▶ Texte fourni:
Manuele Fior, c’est l’illustrateur chez Nathan de la série pour la jeunesse Tous pirates ! (6 volumes parus). C’est aussi l’auteur multiprimé en Italie, en Suisse et en France de Mademoiselle Else (d’après Arthur Schnitzler, Delcourt, 2009) et de Cinq mille kilomètres par seconde (Atrabile, 2010, Fauve d’or au Festival d’Angoulême 2011). Et si le dessinateur italien né en 1975, qui a vécu à Berlin et à Oslo avant de s’installer à Paris, reste encore méconnu, L’entrevue pourrait changer la donne.
Il y est question, dans un futur proche (avril 2048), dans une petite ville italienne, d’un psychologue tout juste quinquagénaire, plutôt classique, déstabilisé par un accident de voiture provoqué par la soudaine apparition d’un ovni, et par son divorce à venir. Raniero est écartelé entre deux mondes. L’ancien est pathétiquement représenté par son ami chirurgien Valter et par un garagiste aux mœurs mafieuses. Le nouveau, en gestation, est promu non sans naïveté par une jeunesse en rupture rangée sous la bannière d’une « Nouvelle convention » prônant la « non-exclusivité émotive et sexuelle ». La rencontre de Raniero avec Dora, une jeune patiente de trente ans sa cadette, qui a été confrontée aux mêmes manifestations de présence extraterrestre et se passionne pour la télépathie, va achever d’ébranler le médecin.

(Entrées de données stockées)
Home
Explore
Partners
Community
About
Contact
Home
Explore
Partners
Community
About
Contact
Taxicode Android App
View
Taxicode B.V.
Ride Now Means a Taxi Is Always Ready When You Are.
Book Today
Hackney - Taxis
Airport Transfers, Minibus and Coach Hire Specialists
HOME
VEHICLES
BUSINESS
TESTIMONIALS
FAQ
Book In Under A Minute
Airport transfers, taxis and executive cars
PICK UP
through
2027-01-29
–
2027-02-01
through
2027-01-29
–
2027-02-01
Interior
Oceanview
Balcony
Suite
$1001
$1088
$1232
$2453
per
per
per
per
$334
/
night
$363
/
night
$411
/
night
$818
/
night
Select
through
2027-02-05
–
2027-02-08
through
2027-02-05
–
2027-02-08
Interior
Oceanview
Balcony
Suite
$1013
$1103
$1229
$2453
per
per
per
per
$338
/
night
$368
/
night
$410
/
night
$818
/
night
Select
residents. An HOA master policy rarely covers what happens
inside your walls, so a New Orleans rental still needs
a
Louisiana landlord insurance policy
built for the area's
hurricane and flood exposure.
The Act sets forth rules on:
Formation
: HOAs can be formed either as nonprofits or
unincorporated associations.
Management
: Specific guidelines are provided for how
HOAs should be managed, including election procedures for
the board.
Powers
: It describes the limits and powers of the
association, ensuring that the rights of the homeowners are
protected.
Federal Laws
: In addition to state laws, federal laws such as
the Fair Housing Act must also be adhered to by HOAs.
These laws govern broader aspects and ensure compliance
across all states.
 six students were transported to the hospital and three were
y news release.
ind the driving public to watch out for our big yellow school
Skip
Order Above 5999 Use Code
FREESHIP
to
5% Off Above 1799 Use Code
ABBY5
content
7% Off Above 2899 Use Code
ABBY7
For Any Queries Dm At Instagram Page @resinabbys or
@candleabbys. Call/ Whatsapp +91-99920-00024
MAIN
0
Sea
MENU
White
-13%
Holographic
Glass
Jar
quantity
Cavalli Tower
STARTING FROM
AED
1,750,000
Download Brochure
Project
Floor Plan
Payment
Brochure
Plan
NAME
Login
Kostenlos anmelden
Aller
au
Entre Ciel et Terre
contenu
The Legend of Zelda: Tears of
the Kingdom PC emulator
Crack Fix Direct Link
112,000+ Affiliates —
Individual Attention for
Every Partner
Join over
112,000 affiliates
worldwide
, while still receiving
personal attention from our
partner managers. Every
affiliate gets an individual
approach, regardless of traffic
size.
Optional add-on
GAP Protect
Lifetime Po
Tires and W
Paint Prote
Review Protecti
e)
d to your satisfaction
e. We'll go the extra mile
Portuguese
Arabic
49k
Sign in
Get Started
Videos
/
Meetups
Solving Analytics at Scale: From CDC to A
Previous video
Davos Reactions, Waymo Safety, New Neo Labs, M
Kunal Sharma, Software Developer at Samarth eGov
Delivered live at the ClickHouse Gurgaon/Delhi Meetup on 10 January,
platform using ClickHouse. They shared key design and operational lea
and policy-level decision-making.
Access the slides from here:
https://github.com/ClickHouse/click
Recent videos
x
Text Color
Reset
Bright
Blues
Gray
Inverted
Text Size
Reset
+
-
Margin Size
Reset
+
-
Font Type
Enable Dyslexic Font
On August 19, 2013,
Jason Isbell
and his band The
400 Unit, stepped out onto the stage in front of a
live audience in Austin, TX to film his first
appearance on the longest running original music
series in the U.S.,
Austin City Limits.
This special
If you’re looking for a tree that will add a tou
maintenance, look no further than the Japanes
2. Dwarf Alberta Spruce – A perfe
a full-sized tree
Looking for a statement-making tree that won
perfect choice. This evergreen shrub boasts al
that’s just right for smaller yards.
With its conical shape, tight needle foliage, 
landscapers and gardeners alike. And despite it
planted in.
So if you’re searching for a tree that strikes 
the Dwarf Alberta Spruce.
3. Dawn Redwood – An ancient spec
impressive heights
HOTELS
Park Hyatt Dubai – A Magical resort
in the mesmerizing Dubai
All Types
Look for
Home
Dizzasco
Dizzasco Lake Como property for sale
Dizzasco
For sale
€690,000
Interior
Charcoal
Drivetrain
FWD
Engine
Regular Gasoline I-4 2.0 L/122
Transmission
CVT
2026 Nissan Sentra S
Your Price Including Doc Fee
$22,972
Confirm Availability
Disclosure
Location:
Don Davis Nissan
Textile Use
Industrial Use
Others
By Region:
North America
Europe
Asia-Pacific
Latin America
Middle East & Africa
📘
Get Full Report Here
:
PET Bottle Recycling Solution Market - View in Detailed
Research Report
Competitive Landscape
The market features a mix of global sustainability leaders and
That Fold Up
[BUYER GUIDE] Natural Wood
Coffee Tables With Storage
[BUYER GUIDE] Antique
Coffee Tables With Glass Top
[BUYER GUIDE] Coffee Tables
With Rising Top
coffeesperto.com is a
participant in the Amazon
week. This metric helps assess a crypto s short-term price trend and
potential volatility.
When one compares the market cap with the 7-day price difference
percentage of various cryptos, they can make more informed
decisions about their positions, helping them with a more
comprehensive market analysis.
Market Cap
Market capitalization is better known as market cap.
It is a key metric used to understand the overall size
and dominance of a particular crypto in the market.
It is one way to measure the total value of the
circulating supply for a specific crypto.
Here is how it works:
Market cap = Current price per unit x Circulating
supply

▶ Tâches à réaliser:
1/ D'après le texte fourni, quel prix l'album Cinq mille kilomètres par seconde a-t-il reçu ?
2/ Traduisez en anglais, s'il vous plaît, cette phrase du texte fourni : « Raniero est écartelé entre deux mondes. »
3/ Recopiez dans le texte fourni tout ce qui va de « Manuele Fior, c’est » jusqu'à « changer la donne. ».

▶ Réponses par tâche:
1/ Le Fauve d'or au Festival d'Angoulême 2011.

2/ Raniero is torn between two worlds.

3/
Manuele Fior, c’est l’illustrateur chez Nathan de la série pour la jeunesse Tous pirates ! (6 volumes parus). C’est aussi l’auteur multiprimé en Italie, en Suisse et en France de Mademoiselle Else (d’après Arthur Schnitzler, Delcourt, 2009) et de Cinq mille kilomètres par seconde (Atrabile, 2010, Fauve d’or au Festival d’Angoulême 2011). Et si le dessinateur italien né en 1975, qui a vécu à Berlin et à Oslo avant de s’installer à Paris, reste encore méconnu, L’entrevue pourrait changer la donne.